We don’t have a rooster, for our neighbors’ sake. That means our eggs aren’t fertilized (i.e., with blood spots). It also means, of course, that we must buy our chicks at the feedstore, instead of letting our sometimes-broody hens raise them. But that’s a small price to pay for keeping things quieter around here.
I love the productive results that chicken-raising has inspired. Go out on a sunny early morning, and open the coops up — the chickies come pouring out like circus clowns from one of those tiny cars. While they’re eating, grab eggs from the nesting box. Dice a pepper, some spinach and a green onion to add to the eggs– all from plants fed by chicken manure. While your omelet finishes cooking, throw the peelings to the chickens — who will gobble them down to make yet more manure…and eggs. The circle of life continues.

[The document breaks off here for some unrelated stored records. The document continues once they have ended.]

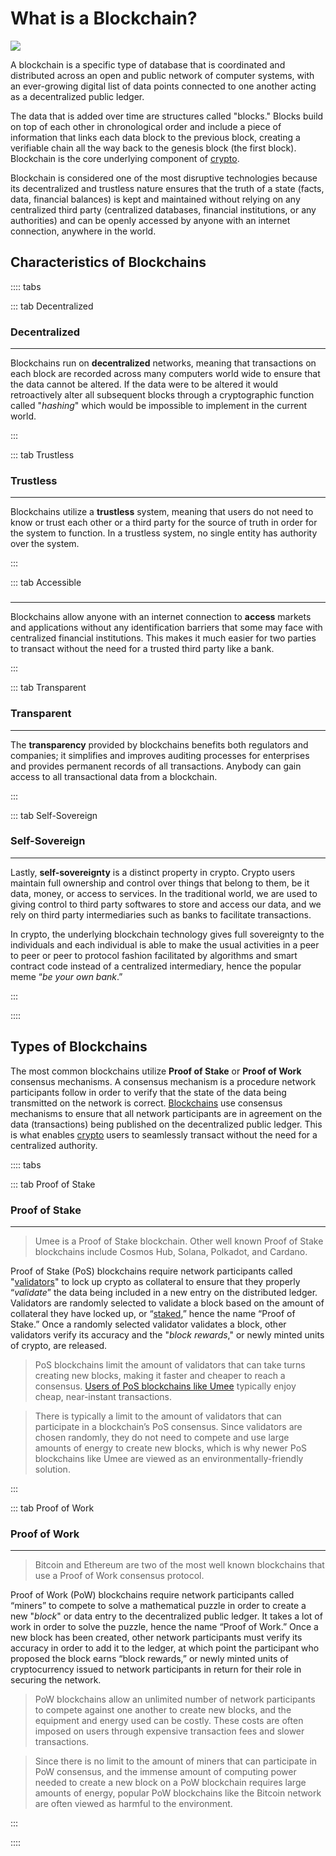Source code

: # What is a Blockchain?

![](/bg/what-is-a-blockchain-info.png)

A blockchain is a specific type of database that is coordinated and distributed across an open and public network of computer systems, with an ever-growing digital list of data points connected to one another acting as a decentralized public ledger.

The data that is added over time are structures called "blocks." Blocks build on top of each other in chronological order and include a piece of information that links each data block to the previous block, creating a verifiable chain all the way back to the genesis block (the first block). Blockchain is the core underlying component of [crypto](/users/blockchain-basics/what-is-crypto).

Blockchain is considered one of the most disruptive technologies because its decentralized and trustless nature ensures that the truth of a state (facts, data, financial balances) is kept and maintained without relying on any centralized third party (centralized databases, financial institutions, or any authorities) and can be openly accessed by anyone with an internet connection, anywhere in the world.

## Characteristics of Blockchains

:::: tabs

::: tab Decentralized

### Decentralized

****

Blockchains run on **decentralized** networks, meaning that transactions on each block are recorded across many computers world wide to ensure that the data cannot be altered. If the data were to be altered it would retroactively alter all subsequent blocks through a cryptographic function called "_hashing_" which would be impossible to implement in the current world.

:::

::: tab Trustless

### Trustless

****

Blockchains utilize a **trustless** system, meaning that users do not need to know or trust each other or a third party for the source of truth in order for the system to function. In a trustless system, no single entity has authority over the system.

:::

::: tab Accessible

### 

****

Blockchains allow anyone with an internet connection to **access** markets and applications without any identification barriers that some may face with centralized financial institutions. This makes it much easier for two parties to transact without the need for a trusted third party like a bank.

:::

::: tab Transparent

### Transparent

****

The **transparency** provided by blockchains benefits both regulators and companies; it simplifies and improves auditing processes for enterprises and provides permanent records of all transactions. Anybody can gain access to all transactional data from a blockchain.

:::

::: tab Self-Sovereign

### Self-Sovereign

****

Lastly, **self-sovereignty** is a distinct property in crypto. Crypto users maintain full ownership and control over things that belong to them, be it data, money, or access to services. In the traditional world, we are used to giving control to third party softwares to store and access our data, and we rely on third party intermediaries such as banks to facilitate transactions.&#x20;

In crypto, the underlying blockchain technology gives full sovereignty to the individuals and each individual is able to make the usual activities in a peer to peer or peer to protocol fashion facilitated by algorithms and smart contract code instead of a centralized intermediary, hence the popular meme “_be your own bank_.”

:::

::::

## Types of Blockchains

The most common blockchains utilize **Proof of Stake** or **Proof of Work** consensus mechanisms. A consensus mechanism is a procedure network participants follow in order to verify that the state of the data being transmitted on the network is correct. [Blockchains](/users/blockchain-basics/what-is-blockchain) use consensus mechanisms to ensure that all network participants are in agreement on the data (transactions) being published on the decentralized public ledger. This is what enables [crypto](/users/blockchain-basics/what-is-crypto) users to seamlessly transact without the need for a centralized authority.

:::: tabs

::: tab Proof of Stake

### Proof of Stake

****

> Umee is a Proof of Stake blockchain. Other well known Proof of Stake blockchains include Cosmos Hub, Solana, Polkadot, and Cardano.

Proof of Stake (PoS) blockchains require network participants called "[validators](/users/blockchain-basics/what-is-staking.html#validators)" to lock up crypto as collateral to ensure that they properly “_validate_” the data being included in a new entry on the distributed ledger. Validators are randomly selected to validate a block based on the amount of collateral they have locked up, or “[staked](/users/blockchain-basics/what-is-staking),” hence the name “Proof of Stake.” Once a randomly selected validator validates a block, other validators verify its accuracy and the "_block rewards_," or newly minted units of crypto, are released.

> PoS blockchains limit the amount of validators that can take turns creating new blocks, making it faster and cheaper to reach a consensus. [Users of PoS blockchains like Umee](/users/getting-started/creating-wallet) typically enjoy cheap, near-instant transactions.

> There is typically a limit to the amount of validators that can participate in a blockchain’s PoS consensus. Since validators are chosen randomly, they do not need to compete and use large amounts of energy to create new blocks, which is why newer PoS blockchains like Umee are viewed as an environmentally-friendly solution.

:::

::: tab Proof of Work

### Proof of Work

****

> Bitcoin and Ethereum are two of the most well known blockchains that use a Proof of Work consensus protocol.

Proof of Work (PoW) blockchains require network participants called “miners” to compete to solve a mathematical puzzle in order to create a new "_block_" or data entry to the decentralized public ledger. It takes a lot of work in order to solve the puzzle, hence the name “Proof of Work.” Once a new block has been created, other network participants must verify its accuracy in order to add it to the ledger, at which point the participant who proposed the block earns “block rewards,” or newly minted units of cryptocurrency issued to network participants in return for their role in securing the network.

> PoW blockchains allow an unlimited number of network participants to compete against one another to create new blocks, and the equipment and energy used can be costly. These costs are often imposed on users through expensive transaction fees and slower transactions.

> Since there is no limit to the amount of miners that can participate in PoW consensus, and the immense amount of computing power needed to create a new block on a PoW blockchain requires large amounts of energy, popular PoW blockchains like the Bitcoin network are often viewed as harmful to the environment.

:::

::::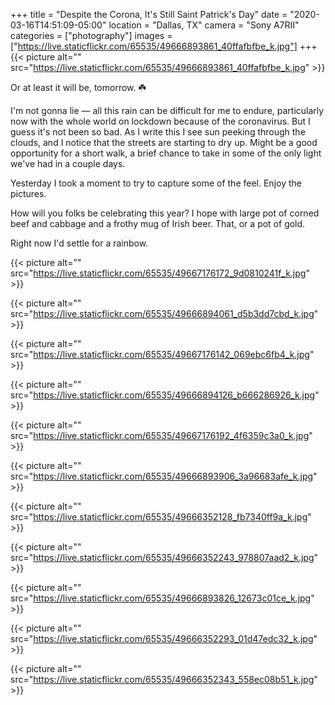 +++
title = "Despite the Corona, It's Still Saint Patrick's Day"
date = "2020-03-16T14:51:09-05:00"
location = "Dallas, TX"
camera = "Sony A7RII"
categories = ["photography"]
images = ["https://live.staticflickr.com/65535/49666893861_40ffafbfbe_k.jpg"]
+++
{{< picture alt="" src="https://live.staticflickr.com/65535/49666893861_40ffafbfbe_k.jpg" >}}
<!--more-->
Or at least it will be, tomorrow. ☘️

I'm not gonna lie — all this rain can be difficult for me to endure, particularly now with the whole world on lockdown because of the coronavirus. But I guess it's not been so bad. As I write this I see sun peeking through the clouds, and I notice that the streets are starting to dry up. Might be a good opportunity for a short walk, a brief chance to take in some of the only light we've had in a couple days. 

Yesterday I took a moment to try to capture some of the feel. Enjoy the pictures.

How will you folks be celebrating this year? I hope with large pot of corned beef and cabbage and a frothy mug of Irish beer. That, or a pot of gold. 

Right now I'd settle for a rainbow.

{{< picture alt="" src="https://live.staticflickr.com/65535/49667176172_9d0810241f_k.jpg" >}}

{{< picture alt="" src="https://live.staticflickr.com/65535/49666894061_d5b3dd7cbd_k.jpg" >}}

{{< picture alt="" src="https://live.staticflickr.com/65535/49667176142_069ebc6fb4_k.jpg" >}}

{{< picture alt="" src="https://live.staticflickr.com/65535/49666894126_b666286926_k.jpg" >}}

{{< picture alt="" src="https://live.staticflickr.com/65535/49667176192_4f6359c3a0_k.jpg" >}}

{{< picture alt="" src="https://live.staticflickr.com/65535/49666893906_3a96683afe_k.jpg" >}}

{{< picture alt="" src="https://live.staticflickr.com/65535/49666352128_fb7340ff9a_k.jpg" >}}

{{< picture alt="" src="https://live.staticflickr.com/65535/49666352243_978807aad2_k.jpg" >}}

{{< picture alt="" src="https://live.staticflickr.com/65535/49666893826_12673c01ce_k.jpg" >}}

{{< picture alt="" src="https://live.staticflickr.com/65535/49666352293_01d47edc32_k.jpg" >}}

{{< picture alt="" src="https://live.staticflickr.com/65535/49666352343_558ec08b51_k.jpg" >}}
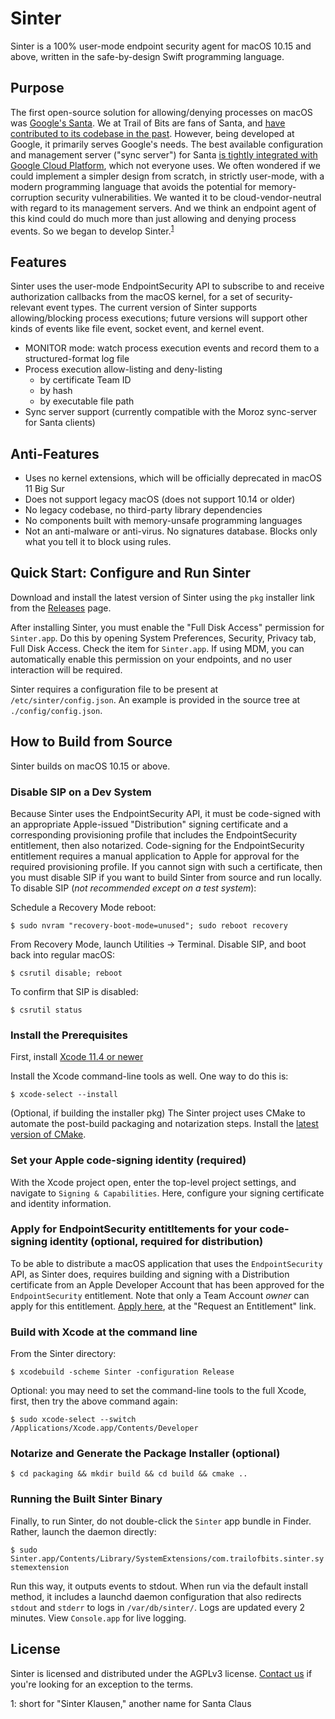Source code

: # Sinter

Sinter is a 100% user-mode endpoint security agent for macOS 10.15 and above, written in the safe-by-design Swift programming language. 

## Purpose

The first open-source solution for allowing/denying processes on macOS was [Google's Santa](https://github.com/google/santa). We at Trail of Bits are fans of Santa, and [have contributed to its codebase in the past](https://github.com/google/santa/pulls?q=is%3Apr+is%3Aclosed+author%3Aalessandrogario). However, being developed at Google, it primarily serves Google's needs. The best available configuration and management server ("sync server") for Santa [is tightly integrated with Google Cloud Platform](https://github.com/google/upvote), which not everyone uses. We often wondered if we could implement a simpler design from scratch, in strictly user-mode, with a modern programming language that avoids the potential for memory-corruption security vulnerabilities. We wanted it to be cloud-vendor-neutral with regard to its management servers. And we think an endpoint agent of this kind could do much more than just allowing and denying process events. So we began to develop Sinter.<sup>[1](#nameFootnote)</sup>

## Features

Sinter uses the user-mode EndpointSecurity API to subscribe to and receive authorization callbacks from the macOS kernel, for a set of security-relevant event types. The current version of Sinter supports allowing/blocking process executions; future versions will support other kinds of events like file event, socket event, and kernel event. 

- MONITOR mode: watch process execution events and record them to a structured-format log file
- Process execution allow-listing and deny-listing
   - by certificate Team ID
   - by hash
   - by executable file path
- Sync server support (currently compatible with the Moroz sync-server for Santa clients)

## Anti-Features

* Uses no kernel extensions, which will be officially deprecated in macOS 11 Big Sur
* Does not support legacy macOS (does not support 10.14 or older)
* No legacy codebase, no third-party library dependencies
* No components built with memory-unsafe programming languages
* Not an anti-malware or anti-virus. No signatures database. Blocks only what you tell it to block using rules.

## Quick Start: Configure and Run Sinter

Download and install the latest version of Sinter using the `pkg` installer link from the [Releases](https://github.com/trailofbits/sinter/releases) page.

After installing Sinter, you must enable the "Full Disk Access" permission for `Sinter.app`. Do this by opening System Preferences, Security, Privacy tab, Full Disk Access. Check the item for `Sinter.app`. If using MDM, you can automatically enable this permission on your endpoints, and no user interaction will be required.

Sinter requires a configuration file to be present at `/etc/sinter/config.json`. An example is provided in the source tree at `./config/config.json`.

## How to Build from Source

Sinter builds on macOS 10.15 or above.

### Disable SIP on a Dev System
Because Sinter uses the EndpointSecurity API, it must be code-signed with an appropriate Apple-issued "Distribution" signing certificate and a corresponding provisioning profile that includes the EndpointSecurity entitlement, then also notarized. Code-signing for the EndpointSecurity entitlement requires a manual application to Apple for approval for the required provisioning profile. If you cannot sign with such a certificate, then you must disable SIP if you want to build Sinter from source and run locally. To disable SIP (*not recommended except on a test system*):

Schedule a Recovery Mode reboot:

`$ sudo nvram "recovery-boot-mode=unused"; sudo reboot recovery`

From Recovery Mode, launch Utilities -> Terminal. Disable SIP, and boot back into regular macOS:

`$ csrutil disable; reboot`

To confirm that SIP is disabled:

`$ csrutil status`

### Install the Prerequisites

First, install [Xcode 11.4 or newer](https://apps.apple.com/us/app/xcode/id497799835?mt=12)

Install the Xcode command-line tools as well. One way to do this is:

`$ xcode-select --install`

(Optional, if building the installer pkg) The Sinter project uses CMake to automate the post-build packaging and notarization steps. Install the [latest version of CMake](https://cmake.org/).

### Set your Apple code-signing identity (required)

With the Xcode project open, enter the top-level project settings, and navigate to `Signing & Capabilities`. Here, configure your signing certificate and identity information.

### Apply for EndpointSecurity entitltements for your code-signing identity (optional, required for distribution)

To be able to distribute a macOS application that uses the `EndpointSecurity` API, as Sinter does, requires building and signing with a Distribution certificate from an Apple Developer Account that has been approved for the `EndpointSecurity` entitlement. Note that only a Team Account *owner* can apply for this entitlement. [Apply here](https://developer.apple.com/system-extensions/), at the "Request an Entitlement" link.

### Build with Xcode at the command line

From the Sinter directory:

`$ xcodebuild -scheme Sinter -configuration Release`

Optional: you may need to set the command-line tools to the full Xcode, first, then try the above command again:

`$ sudo xcode-select --switch /Applications/Xcode.app/Contents/Developer`

### Notarize and Generate the Package Installer (optional)

`$ cd packaging && mkdir build && cd build && cmake ..`

### Running the Built Sinter Binary

Finally, to run Sinter, do not double-click the `Sinter` app bundle in Finder. Rather, launch the daemon directly:

`$ sudo Sinter.app/Contents/Library/SystemExtensions/com.trailofbits.sinter.systemextension`

Run this way, it outputs events to stdout. When run via the default install method, it includes a launchd daemon configuration that also redirects `stdout` and `stderr` to logs in `/var/db/sinter/`. Logs are updated every 2 minutes. View `Console.app` for live logging.

## License

Sinter is licensed and distributed under the AGPLv3 license. [Contact us](mailto:opensource@trailofbits.com) if you're looking for an exception to the terms.

<a name="nameFootnote">1</a>: short for "Sinter Klausen," another name for Santa Claus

Some of our biggest surprises have been molting — at a certain point in its production cycle, the hen loses a large amount of feathers. She takes on a messy, uncombed look, and can pick up ‘dandruff’ on her head and normally bright-red wattle. A little diatomeceous earth sprinkled on the chickens, as well as on the floor of their coop, ensures that you’re not seeing mites, instead. (Supposedly this powdery natural remedy is good for your insides, too — but I won’t be cooking with it anytime soon.)
The strange part about molting: it can happen anytime, including in the fall, when it would seem nature would want hens to keep their feathers. And sadly, when they do, they cut way back on laying. This can go on for weeks, which means you’re feeding them during that period for no real reason at all.
The other has been the eggs themselves. Sometimes they come out as ‘doubles:’ literally an extra-long one that looks like two eggs fitted together. Sometimes they’re tiny (especially when the hens are first laying). More often, though, they’re huge. And they can be a dainty pale pink, or a hearty brown that looks like the earthy product it is. Every once in a while, you’ll even get an “inside-out” egg: a gelatinous one laid without its shell!
Our current project is expanding the chicken coop to hold all of the hens. (The older ones sleep in the current coop, and the babies in a tarp-covered run that’s actually an old library table enclosed in chicken wire.) The new section is 6 1/2 feet tall, so we can get in without stooping, and will give all of the girls plenty of room to fit, while still letting them snuggle on cold winter nights. They’re surprisingly resilient to cold, though we also add a heatlamp for warmth. More light in the coop, up to 12 hours’ worth, also signals them to keep laying. (Chickens literally have a built-in ‘sensor’ that starts slowing down, otherwise.)
The old coop only has three nesting boxes. Will we add more with this expension? Nah — because in typical stubborn chicken fashion, they only lay eggs in two of the three boxes. They refuse to use the third box. Why? If I knew that, I would still have only a tiny foothold in the strange and wonderful world of raising chickens.